Pour la première fois depuis la sortie du superbe coffret de Perfect Blue, le réalisateur Satoshi Kon connaît les honneurs de la sortie en salle avant que son film ne rejoigne les DVDthèques. Ce choix de la part du distributeur est d’autant plus judicieux que Paprika est certainement le film de Kon qui, à ce jour, mérite le plus d’être admiré sur un grand écran, de par son étourdissante splendeur visuelle. Qu’attendre donc de l’édition DVD, sinon qu’elle nous fasse pénétrer dans les arcanes de la création de ce film, entre délire psychédélique et onirisme pictural ? Plutôt pingre en termes d’abondance pure, cette édition privilégie la qualité, et nous offre une plongée plutôt inattendue dans la création artistique de Satoshi Kon.
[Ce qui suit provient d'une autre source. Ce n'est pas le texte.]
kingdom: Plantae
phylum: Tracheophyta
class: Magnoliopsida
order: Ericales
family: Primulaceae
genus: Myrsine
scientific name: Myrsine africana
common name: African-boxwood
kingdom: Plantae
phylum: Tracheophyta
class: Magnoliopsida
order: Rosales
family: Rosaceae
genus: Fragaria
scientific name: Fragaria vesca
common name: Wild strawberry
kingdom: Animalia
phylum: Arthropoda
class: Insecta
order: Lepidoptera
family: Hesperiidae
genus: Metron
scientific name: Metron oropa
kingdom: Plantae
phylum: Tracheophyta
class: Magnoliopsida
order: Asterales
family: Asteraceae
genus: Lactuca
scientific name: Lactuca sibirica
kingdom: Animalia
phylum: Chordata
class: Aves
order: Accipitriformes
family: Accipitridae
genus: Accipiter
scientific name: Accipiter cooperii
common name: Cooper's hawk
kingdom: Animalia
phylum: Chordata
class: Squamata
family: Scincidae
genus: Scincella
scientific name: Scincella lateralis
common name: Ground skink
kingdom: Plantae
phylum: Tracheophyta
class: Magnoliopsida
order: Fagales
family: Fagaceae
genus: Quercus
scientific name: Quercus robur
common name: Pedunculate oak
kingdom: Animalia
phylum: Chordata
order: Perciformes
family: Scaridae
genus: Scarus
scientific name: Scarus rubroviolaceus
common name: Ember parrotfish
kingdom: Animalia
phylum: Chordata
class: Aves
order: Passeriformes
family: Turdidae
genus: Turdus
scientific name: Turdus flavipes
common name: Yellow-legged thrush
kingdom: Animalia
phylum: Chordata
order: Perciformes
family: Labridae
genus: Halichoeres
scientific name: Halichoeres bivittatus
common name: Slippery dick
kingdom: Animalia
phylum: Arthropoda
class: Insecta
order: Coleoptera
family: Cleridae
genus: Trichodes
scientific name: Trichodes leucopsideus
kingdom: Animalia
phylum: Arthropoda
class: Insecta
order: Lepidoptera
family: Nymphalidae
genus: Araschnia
Le second DVD de cette édition est exclusivement consacré aux bonus, interviews et reportages. Jusqu’au bout du rêve aborde le film d’une façon inédite, en donnant la parole aux acteurs vocaux du film et à Satoshi Kon pour qu’ils s’expriment sur leurs propres rêves, et la façon dont ceux-ci ont influé sur le film, démontrant de façon troublante à quel point le cinéma et le rêve finissent par s’interpénétrer, que cela soit pour le réalisateur, les acteurs, ou les spectateurs de Paprika. Les interviews très pédagogiques de Michiya Katou (directeur de la photographie), Masashi Andô (directeur de l’animation) et de Nobutaka Ike (directeur artistique), si elles sont relativement courtes, permettent de juger à quel point le souci du détail est présent chez Satoshi Kon, et combien semble, pour lui et son équipe, importer que l’image même soit signifiante. Plus intéressantes et originales, les interviews croisées de Satoshi Kon et Yasutaka Tsutsui, auteur de la nouvelle, leur donnent la possibilité d’exprimer leur regards sur l’œuvre de l’autre : un regard tout en respect et en humilité, pour deux hommes qui cependant conçoivent explicitement leurs œuvres comme séparées l’une de l’autre.
Le seul véritable « bonus » du premier DVD est le commentaire de Satoshi Kon, Hirasawa Susumu (auteur de l’hypnotique bande originale) et du producteur Morishima. Ces commentaires, manifestement improvisés par les intéressés lors d’une diffusion du film, suivent de façon chaotique le déroulement du film, les uns et les autres se permettant nombre de digressions. C’est cet apparent chaos qui maintient tout l’intérêt de ce commentaire, à tel point que l’image du film se déroulant en même temps apparaît rapidement comme une simple illustration de cette confession artistique. L’idée centrale, et rétrospectivement indispensable à la meilleure appréhension du film, est que si Kon a repris le livre de Tsutsui, il l’a fait dans l’intention manifeste de proposer un support au musicien Hirasawa Susumu. « L’image de M. Kon a un rythme musical », lance celui-ci, et entendre le musicien parler d’une vision crypto-sensorielle de son œuvre projette une image miroir des propos de Kon qui, revenant sur les références citées dans son film (Blade Runner notamment), souligne qu’en expliquant ces références, il « ne transmettrai[t] pas l’impression, qui est primordiale ».
Récit décousu et passionnant de la perception d’un film profondément impressionniste, ce commentaire et la qualité magnifique de l’image et du son du film rattrape certainement la – très relative – déception qui accompagne le second DVD, plus commun. Cela étant, faire la fine bouche alors que cette édition permet de pénétrer plus avant dans l’univers d’un cinéaste par trop méconnu est quelque peu hypocrite, tant il est vrai que cette édition peut combler les amateurs de Satoshi Kon – en attendant, plus tard, une édition limitée bourrée de bonus alléchants comme celle de Tokyo Godfathers.